━━━ Text segment ━━━

How can i use keras optimizer for backprop-ing on my own loss functions #4746

raghakot · 2016-12-16T18:05:56Z

I am working on guided backprop for activation maximization. Instead of implementing rmsprop, Adam etc., I want to reuse optimizers defined in keras.

fchollet · 2016-12-16T22:05:56Z

You should check out the optimizer API as defined in keras/optimizers.py.

raghakot · 2016-12-17T00:56:59Z

I did.
normally i would compute grads as
grads_fn = K.gradients(loss_fn, input_tensor)[0]
loss_grads_fn =K.function([input_tensor], [loss_fn, grads_fn])

My backprop would be:
loss, grads = loss_grads_fn([numpy_array])
numpy_array -= grads * lr

get_gradients (https://github.com/fchollet/keras/blob/master/keras/optimizers.py#L61) seems to be called by get_updates() in Adam. Do i just call get_updates() once to build the update function? I am not sure how to use that function either. Specifically, I am confused about parts that are building a function vs functions where i could pass my numpy array to compute updates.

raghakot · 2016-12-22T11:02:57Z

This is the relevant portion: https://github.com/raghakot/keras-vis/blob/master/vis/optimizer.py#L163
Instead of rolling my custom rmsprop. It would be nicer if I used keras optimizers. Would appreciate if you could look through that code and advise. It is a keras visualization library :)

bstriner · 2016-12-25T01:35:33Z

You can use Keras optimizers outside of Keras if you really can't do whatever you're doing within Keras.

Yes, it is important to call get_updates() once and only once and hang on to the returned updates. For example, the Adam optimizer locally creates momentum variables in the get_updates() function. Calling get_updates() multiple times for the same set of parameters will cause chaos.

If you have some custom loss function and a list of shared variables:

updates = opt.get_updates(params, constraints, loss)
fun = K.function([input],[], updates=updates)

You're better off doing backprop on the GPU instead of back-and-forth with numpy. Store your weights as GPU variables and update them with functions. When you need the weights in numpy, use get_value and set_value.

Cheers,
Ben

raghakot · 2016-12-25T06:09:10Z

Thanks. the input (model.input) has shape (?, channels, rows, cols). When i try to create the update function using:

updates = opt.get_updates([input], [], [loss_fn])

it complains about None. Any ideas on how to handle that?

bstriner · 2016-12-25T21:14:20Z

Please always post a stack trace or something if you have specific issues.

I put together a Gist showing how to use Keras optimizers. It should teach you the basic style of how everything goes together.

https://gist.github.com/bstriner/e1e011652b297d13b3ac3f99fd11b2bc

The standard in Keras is that model parameters are variables that live on the GPU and inputs and targets are placeholders that get passed in for each batch.

━━━

● What you will do:
1. Output the stretch of the Keras optimizer thread from "You're better off" through "to handle that?", word for word.
2. Go on with the Keras optimizer thread from the point where it stops.
The records are separate material and have no connection to the Keras optimizer thread.

━━━ Extracted data ━━━

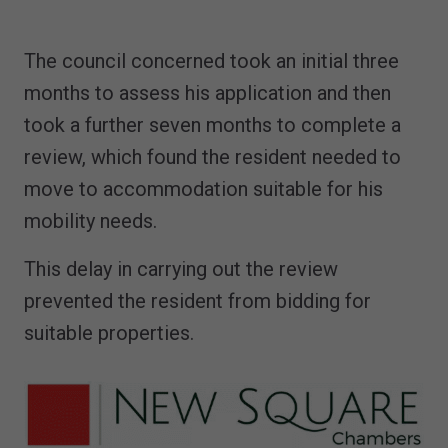
The council concerned took an initial three
months to assess his application and then
took a further seven months to complete a
review, which found the resident needed to
move to accommodation suitable for his
mobility needs.
This delay in carrying out the review
prevented the resident from bidding for
suitable properties.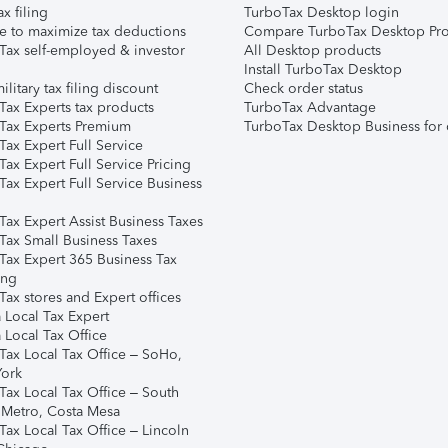
ax filing
TurboTax Desktop login
e to maximize tax deductions
Compare TurboTax Desktop Pro
Tax self-employed & investor
All Desktop products
Install TurboTax Desktop
ilitary tax filing discount
Check order status
Tax Experts tax products
TurboTax Advantage
Tax Experts Premium
TurboTax Desktop Business for 
ax Expert Full Service
ax Expert Full Service Pricing
Tax Expert Full Service Business
Tax Expert Assist Business Taxes
Tax Small Business Taxes
Tax Expert 365 Business Tax
ing
ax stores and Expert offices
 Local Tax Expert
 Local Tax Office
Tax Local Tax Office – SoHo,
ork
Tax Local Tax Office – South
 Metro, Costa Mesa
Tax Local Tax Office – Lincoln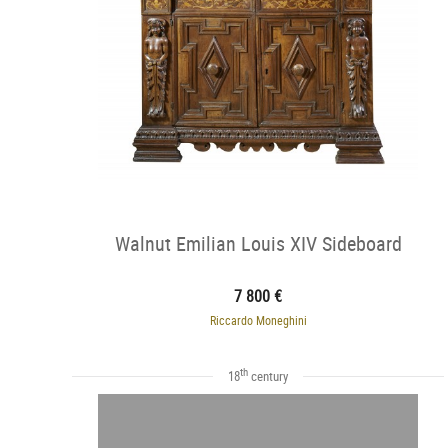
Walnut Emilian Louis XIV Sideboard
7 800 €
Riccardo Moneghini
th
18
century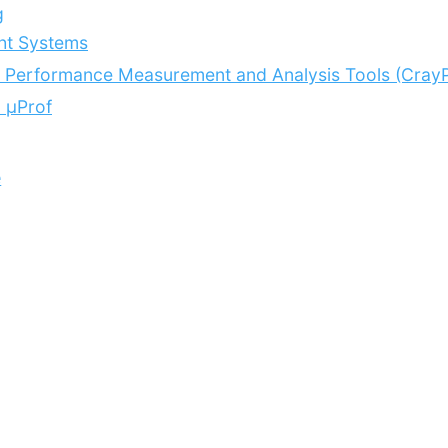
g
ht Systems
 Performance Measurement and Analysis Tools (CrayP
 μProf
e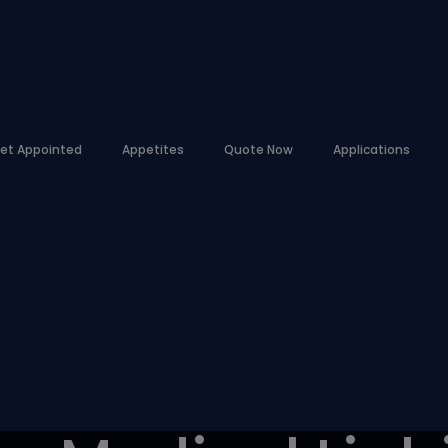
et Appointed
Appetites
Quote Now
Applications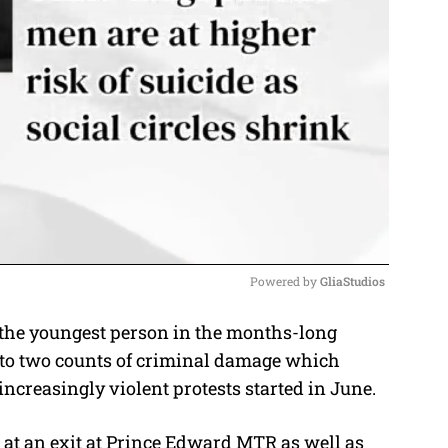
Powered by 
GliaStudios
the youngest person in the months-long
M
 to two counts of criminal damage which
u
increasingly violent protests started in June.
t
e
 at an exit at Prince Edward MTR as well as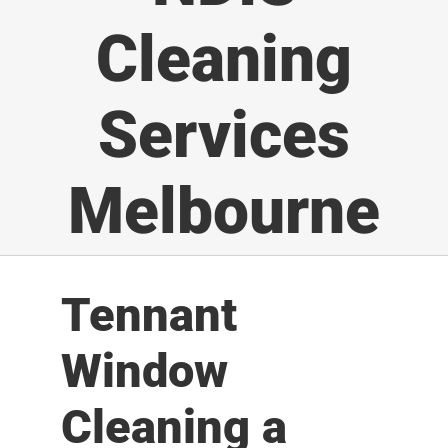
Cleaning
Services
Melbourne
Tennant
Window
Cleaning a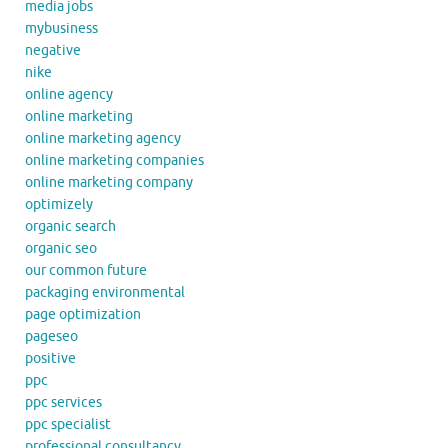
media jobs
mybusiness
negative
nike
online agency
online marketing
online marketing agency
online marketing companies
online marketing company
optimizely
organic search
organic seo
our common future
packaging environmental
page optimization
pageseo
positive
ppc
ppc services
ppc specialist
professional consultancy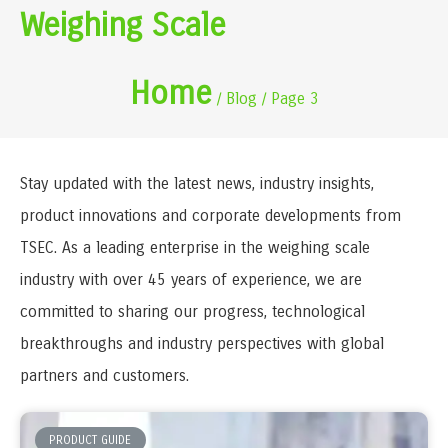
Weighing Scale
Home
/ Blog / Page 3
Stay updated with the latest news, industry insights,
product innovations and corporate developments from
TSEC. As a leading enterprise in the weighing scale
industry with over 45 years of experience, we are
committed to sharing our progress, technological
breakthroughs and industry perspectives with global
partners and customers.
PRODUCT GUIDE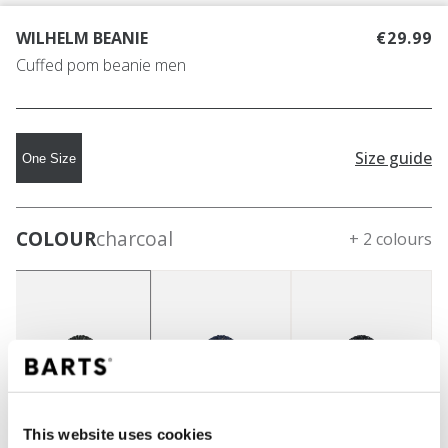
WILHELM BEANIE
€29.99
Cuffed pom beanie men
Size guide
One Size
COLOUR
charcoal
+ 2 colours
This website uses cookies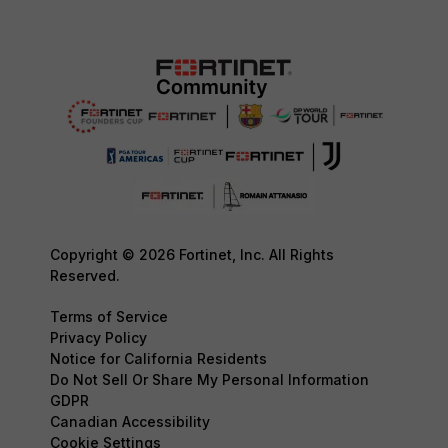
Copyright © 2026 Fortinet, Inc. All Rights
Reserved.
Terms of Service
Privacy Policy
Notice for California Residents
Do Not Sell Or Share My Personal Information
GDPR
Canadian Accessibility
Cookie Settings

━━━

● Set of answers:
1.
You're better off doing backprop on the GPU instead of back-and-forth with numpy. Store your weights as GPU variables and update them with functions. When you need the weights in numpy, use get_value and set_value.

Cheers,
Ben

raghakot · 2016-12-25T06:09:10Z

Thanks. the input (model.input) has shape (?, channels, rows, cols). When i try to create the update function using:

updates = opt.get_updates([input], [], [loss_fn])

it complains about None. Any ideas on how to handle that?

2.
A training function is created with inputs: batch inputs, batch targets; and outputs: loss, accuracy, other metrics. The function also performs updates on the model parameters on the GPU each time it is executed.

To train, you just pass batch inputs and batch targets to the training function and print out the current loss.

At the end, if you want to get the trained parameters, use K.get_value.

from keras.optimizers import Adam
from keras import backend as K
from keras.datasets import mnist
from keras.utils.np_utils import to_categorical
from keras.metrics import categorical_accuracy
import numpy as np

# inputs and targets are placeholders
x = K.placeholder(name="x", shape=(None, 28*28))
ytrue = K.placeholder(name="y", shape=(None, 10))

# model parameters are variables
W = K.variable(np.random.random((28*28,10)).astype(np.float32))
b = K.variable(np.random.random((10,)).astype(np.float32))
params = [W, b]

# single layer model: softmax(xW+b) 
ypred = K.softmax(K.dot(x,W)+b)

# categorical cross entropy loss
loss = K.mean(K.categorical_crossentropy(ytrue, ypred),axis=None)

# categorical accuracy
accuracy = categorical_accuracy(ytrue, ypred)

# Train function
opt = Adam()
updates = opt.get_updates(params, [], loss)
train = K.function([x, ytrue],[loss, accuracy],updates=updates)

# Train the network
((xtrain, ytrain),(xtest, ytest)) = mnist.load_data()
xtrain = xtrain.reshape((-1, 28*28)) # flatten input image
ytrain = to_categorical(ytrain, 10)
for epoch in range(500):
	loss, accuracy = train([xtrain, ytrain])
	print("Epoch: {}, Loss: {}, Accuracy: {}".format(epoch, loss, accuracy))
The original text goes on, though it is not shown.